To do —
Return each line from the items below that contains the string "citizenship", copied in full.

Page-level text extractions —
_____

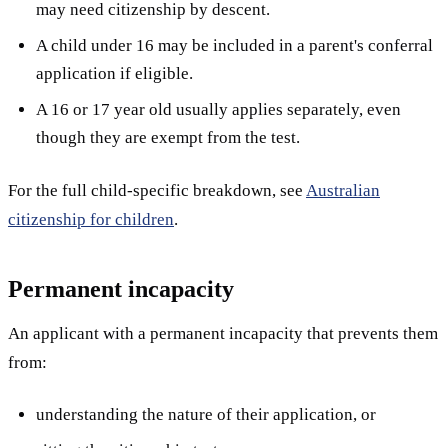
may need citizenship by descent.
A child under 16 may be included in a parent's conferral
application if eligible.
A 16 or 17 year old usually applies separately, even
though they are exempt from the test.
For the full child-specific breakdown, see
Australian
citizenship for children
.
Permanent incapacity
An applicant with a permanent incapacity that prevents them
from:
understanding the nature of their application, or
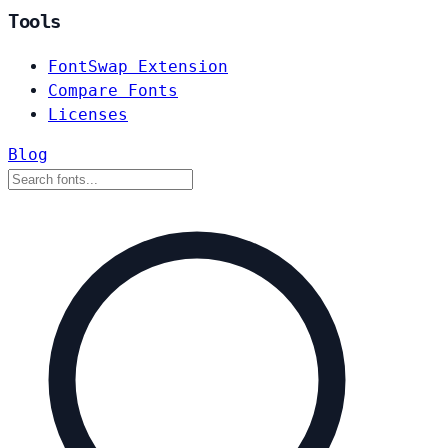
Tools
FontSwap Extension
Compare Fonts
Licenses
Blog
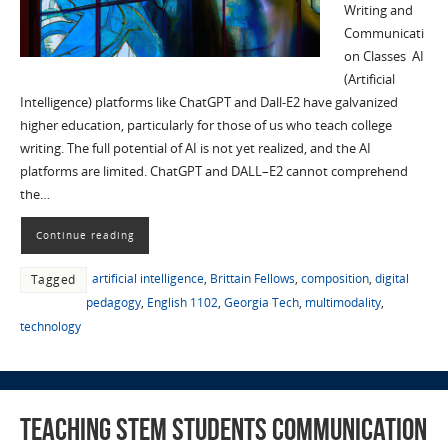
Writing and
Communicati
on Classes AI
(Artificial
Intelligence) platforms like ChatGPT and Dall-E2 have galvanized
higher education, particularly for those of us who teach college
writing. The full potential of AI is not yet realized, and the AI
platforms are limited. ChatGPT and DALL–E2 cannot comprehend
the…
Continue reading
artificial intelligence
,
Brittain Fellows
,
composition
,
digital
Tagged
pedagogy
,
English 1102
,
Georgia Tech
,
multimodality
,
technology
Teaching STEM Students Communication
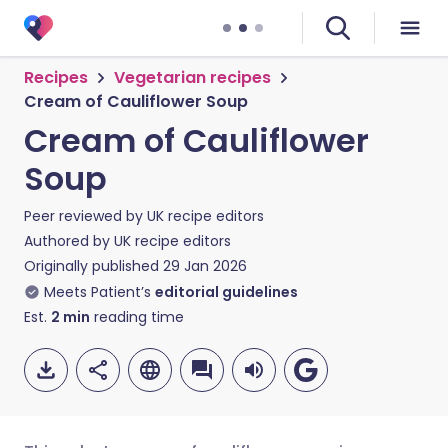
Recipes
Vegetarian recipes
Cream of Cauliflower Soup
Cream of Cauliflower
Soup
Peer reviewed by
UK recipe editors
Authored by
UK recipe editors
Originally published
29 Jan 2026
Meets Patient’s
editorial guidelines
Est.
2
min
reading time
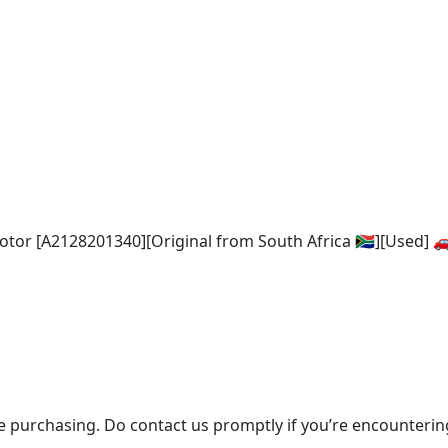
or [A2128201340][Original from South Africa 🇿🇦][Used] 
re purchasing. Do contact us promptly if you’re encounter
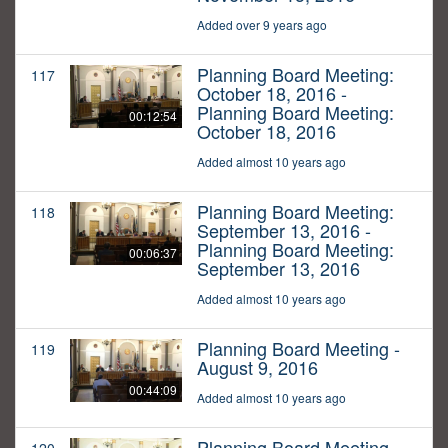
Added over 9 years ago
Planning Board Meeting:
117
October 18, 2016 -
Planning Board Meeting:
00:12:54
October 18, 2016
Added almost 10 years ago
Planning Board Meeting:
118
September 13, 2016 -
Planning Board Meeting:
00:06:37
September 13, 2016
Added almost 10 years ago
Planning Board Meeting -
119
August 9, 2016
00:44:09
Added almost 10 years ago
Planning Board Meeting -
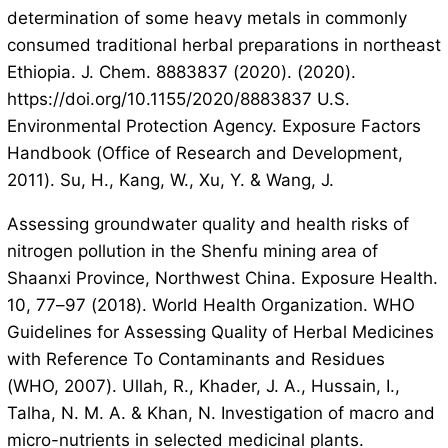
determination of some heavy metals in commonly
consumed traditional herbal preparations in northeast
Ethiopia. J. Chem. 8883837 (2020). (2020).
https://doi.org/10.1155/2020/8883837 U.S.
Environmental Protection Agency. Exposure Factors
Handbook (Office of Research and Development,
2011). Su, H., Kang, W., Xu, Y. & Wang, J.
Assessing groundwater quality and health risks of
nitrogen pollution in the Shenfu mining area of
Shaanxi Province, Northwest China. Exposure Health.
10, 77–97 (2018). World Health Organization. WHO
Guidelines for Assessing Quality of Herbal Medicines
with Reference To Contaminants and Residues
(WHO, 2007). Ullah, R., Khader, J. A., Hussain, I.,
Talha, N. M. A. & Khan, N. Investigation of macro and
micro-nutrients in selected medicinal plants.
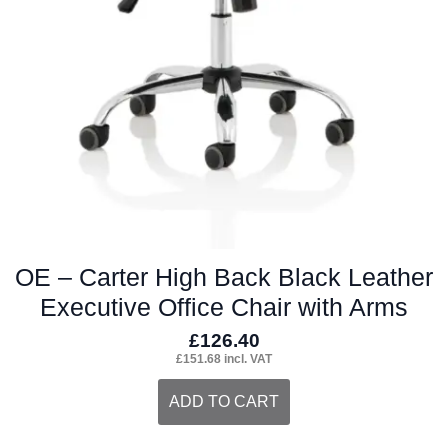
OE – Carter High Back Black Leather
Executive Office Chair with Arms
£
126.40
£
151.68
incl. VAT
ADD TO CART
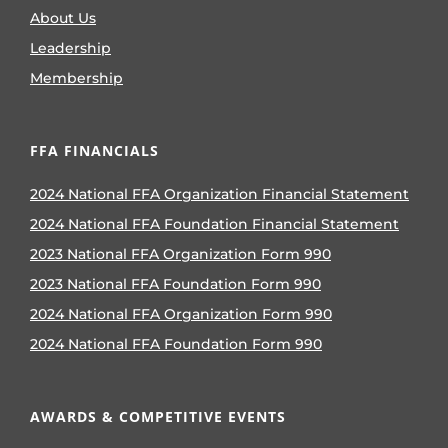
About Us
Leadership
Membership
FFA FINANCIALS
2024 National FFA Organization Financial Statement
2024 National FFA Foundation Financial Statement
2023 National FFA Organization Form 990
2023 National FFA Foundation Form 990
2024 National FFA Organization Form 990
2024 National FFA Foundation Form 990
AWARDS & COMPETITIVE EVENTS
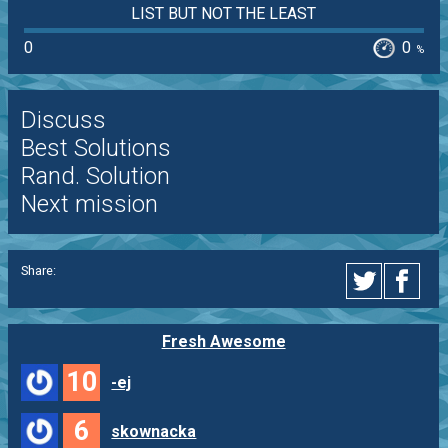
LIST BUT NOT THE LEAST
0
0
%
Discuss
Best Solutions
Rand. Solution
Next mission
Share:
Fresh Awesome
10
-ej
6
skownacka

_____

Your solution —
may need citizenship by descent.
citizenship for children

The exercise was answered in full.